* **TASK TO CARRY OUT**:
Copy every entry word for word. Skip the pictures.

====== SUPPLIED DATA

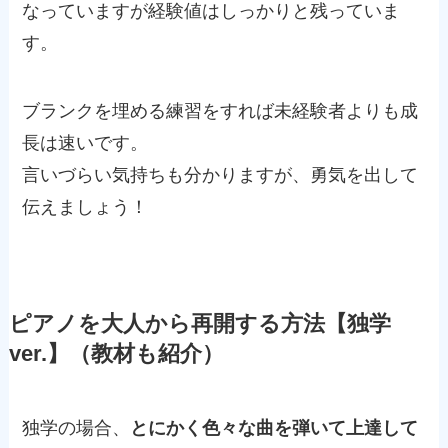
なっていますが経験値はしっかりと残っていま
す。
ブランクを埋める練習をすれば未経験者よりも成
長は速いです。
言いづらい気持ちも分かりますが、勇気を出して
伝えましょう！
ピアノを大人から再開する方法【独学
ver.】（教材も紹介）
独学の場合、
とにかく色々な曲を弾いて上達して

============

* **RESULT OF THIS TASK**:
なっていますが経験値はしっかりと残っていま
す。
ブランクを埋める練習をすれば未経験者よりも成
長は速いです。
言いづらい気持ちも分かりますが、勇気を出して
伝えましょう！
ピアノを大人から再開する方法【独学
ver.】（教材も紹介）
独学の場合、
とにかく色々な曲を弾いて上達して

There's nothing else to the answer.